The Mother (Among the Dolls, William Sleator)
In barely 70 pages, children’s author William Sleator demonstrates why his books should be rounded up from school libraries and burned. Published in 1975, this tiny terrorizer tells the tale of Vicky, who acts out her parents’ fracturing marriage with the dolls in her dollhouse. That might be healthy roleplaying until she shrinks to their size and seeks shelter in the dollhouse herself, discovering that her dolls are not happy about being used in her therapy. “Aha,” one of them says. “You are small and helpless now, I see.” Uh-oh. The dollhouse and its dolls are grimy and poorly made, chipped and cracked and grotesque when seen up close. The dolls have been made monstrous by Vicky’s psychodramas and they’ve named themselves, but the worst of them has no name at all, she is only The Mother. “She had created them,” Sleator writes. “And now they were turned against her.”
Absolutely Everything (Keeper of the Children, William H. Hallahan)

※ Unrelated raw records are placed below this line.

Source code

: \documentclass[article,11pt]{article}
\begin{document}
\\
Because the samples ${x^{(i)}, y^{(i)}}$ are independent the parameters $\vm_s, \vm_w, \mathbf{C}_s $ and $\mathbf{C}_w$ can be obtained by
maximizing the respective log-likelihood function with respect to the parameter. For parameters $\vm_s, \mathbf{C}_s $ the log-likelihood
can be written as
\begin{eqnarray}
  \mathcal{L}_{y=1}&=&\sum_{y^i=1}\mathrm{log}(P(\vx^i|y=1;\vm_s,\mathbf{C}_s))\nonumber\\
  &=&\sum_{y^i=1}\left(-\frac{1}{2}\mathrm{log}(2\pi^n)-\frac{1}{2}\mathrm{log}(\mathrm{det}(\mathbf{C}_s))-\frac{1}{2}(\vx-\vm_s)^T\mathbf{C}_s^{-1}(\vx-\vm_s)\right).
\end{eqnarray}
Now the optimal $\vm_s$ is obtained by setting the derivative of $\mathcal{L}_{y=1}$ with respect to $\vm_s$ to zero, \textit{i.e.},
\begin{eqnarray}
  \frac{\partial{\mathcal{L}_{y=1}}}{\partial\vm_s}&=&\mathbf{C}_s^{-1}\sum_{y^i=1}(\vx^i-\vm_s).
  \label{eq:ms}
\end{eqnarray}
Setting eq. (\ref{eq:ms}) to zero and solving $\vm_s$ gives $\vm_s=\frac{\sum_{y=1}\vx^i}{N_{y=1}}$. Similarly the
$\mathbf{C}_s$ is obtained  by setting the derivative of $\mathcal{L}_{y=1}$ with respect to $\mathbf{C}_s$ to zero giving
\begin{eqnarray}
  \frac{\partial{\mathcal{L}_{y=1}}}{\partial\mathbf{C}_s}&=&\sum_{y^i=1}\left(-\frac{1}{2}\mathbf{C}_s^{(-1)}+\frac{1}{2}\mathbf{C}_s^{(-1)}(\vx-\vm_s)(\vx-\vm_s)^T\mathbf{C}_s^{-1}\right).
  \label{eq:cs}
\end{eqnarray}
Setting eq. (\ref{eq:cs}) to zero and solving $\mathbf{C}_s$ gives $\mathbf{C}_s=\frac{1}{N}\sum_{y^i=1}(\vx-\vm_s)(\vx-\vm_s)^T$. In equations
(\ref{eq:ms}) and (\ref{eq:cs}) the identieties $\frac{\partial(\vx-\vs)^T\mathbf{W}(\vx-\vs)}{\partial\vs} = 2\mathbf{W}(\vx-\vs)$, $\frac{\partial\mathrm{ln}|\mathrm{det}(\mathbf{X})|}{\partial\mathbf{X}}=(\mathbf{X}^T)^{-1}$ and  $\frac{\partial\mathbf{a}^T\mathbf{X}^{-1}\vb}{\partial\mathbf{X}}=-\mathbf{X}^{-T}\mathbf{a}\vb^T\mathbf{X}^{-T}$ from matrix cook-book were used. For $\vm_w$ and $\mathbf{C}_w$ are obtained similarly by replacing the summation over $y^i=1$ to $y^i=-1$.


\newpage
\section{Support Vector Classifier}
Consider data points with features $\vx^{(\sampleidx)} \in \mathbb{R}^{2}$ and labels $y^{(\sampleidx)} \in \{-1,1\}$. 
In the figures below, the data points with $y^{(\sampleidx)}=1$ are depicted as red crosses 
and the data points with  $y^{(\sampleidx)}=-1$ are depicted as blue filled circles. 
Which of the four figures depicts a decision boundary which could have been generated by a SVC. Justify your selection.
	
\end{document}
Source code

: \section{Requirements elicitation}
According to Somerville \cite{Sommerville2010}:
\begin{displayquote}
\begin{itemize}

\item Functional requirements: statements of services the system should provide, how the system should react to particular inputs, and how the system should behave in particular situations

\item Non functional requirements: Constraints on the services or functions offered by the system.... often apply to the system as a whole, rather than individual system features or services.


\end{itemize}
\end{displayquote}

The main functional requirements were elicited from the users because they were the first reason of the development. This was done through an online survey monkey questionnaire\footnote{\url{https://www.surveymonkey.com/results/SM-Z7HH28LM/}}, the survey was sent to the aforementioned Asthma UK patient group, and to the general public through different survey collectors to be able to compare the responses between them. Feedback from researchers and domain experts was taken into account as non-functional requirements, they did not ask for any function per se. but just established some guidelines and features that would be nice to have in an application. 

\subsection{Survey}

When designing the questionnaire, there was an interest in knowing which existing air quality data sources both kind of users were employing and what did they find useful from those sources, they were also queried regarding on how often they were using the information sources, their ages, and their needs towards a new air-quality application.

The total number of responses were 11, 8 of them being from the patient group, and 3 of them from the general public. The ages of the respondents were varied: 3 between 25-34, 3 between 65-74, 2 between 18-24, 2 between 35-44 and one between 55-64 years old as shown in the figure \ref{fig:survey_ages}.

When Edward’s 14 year old daughter joins a cult that practices yoga, he thinks it’s mortifying enough to see his child panhandling downtown and doing Warrior Pose in the public park. But when he tries to kidnap and deprogram her he learns that there’s more to yoga than mindfulness and core strength, as the cult’s leader uses his yoga powers to animate objects and send them on assassination missions. There’s a superstrong scarecrow that hops up and down on people until they die, leaving “little broomstick footprints” on their corpses, a department store mannequin wielding a golf club, a relentless witch marionette, a teddy bear with an axe, and don’t even get me started on the clown doll with a baseball bat.
The Clown (Voice of the Clown, Brenda Brown Canary)
Speaking of clown dolls, meet Laura. She’s six years old and she has your number. She knows all the tricks that adults might try to play on her, all the ways they attempt to manipulate her into doing what they want, all the lies they tell. How? Simple, her little clown doll tells her. No one knows where her doll came from, he just appeared in her crib one day, but he makes sure no one takes advantage of little Laura, but, now that her stepmother is pregnant, the clown’s getting worried about Laura’s place in the family and he’ll do anything to secure it. As the book says, “Her clown hated her mother.” Which are the last words you ever want to hear about your child’s stuffed clown.
Whatever The Hell Is In That Package (Revenge of the Dolls, Carol Beach York)
Another short, sharp shock from the Seventies, once again inexplicably marketed to children, Carol Beach York’s slim novel follows Alice as her parents take her along to her grandmother’s house so the adults can decide whether it’s time for Granny to be warehoused in a nursing home so they can sell her house. Granny has a doll collection, and when cousin Paulie chucks one of the dolls into the fire out of spite, Alice is left to run interference. Grandma sees right through her, however, and makes a special doll for Paulie, one she animates with her blood, then she wraps it up, and gives the package to Alice to mail. A book marinated in all the emo dread of early adolescence and lit by the dying embers of a childhood going down in flames, this book is all about the death of innocence at the hands of a doll.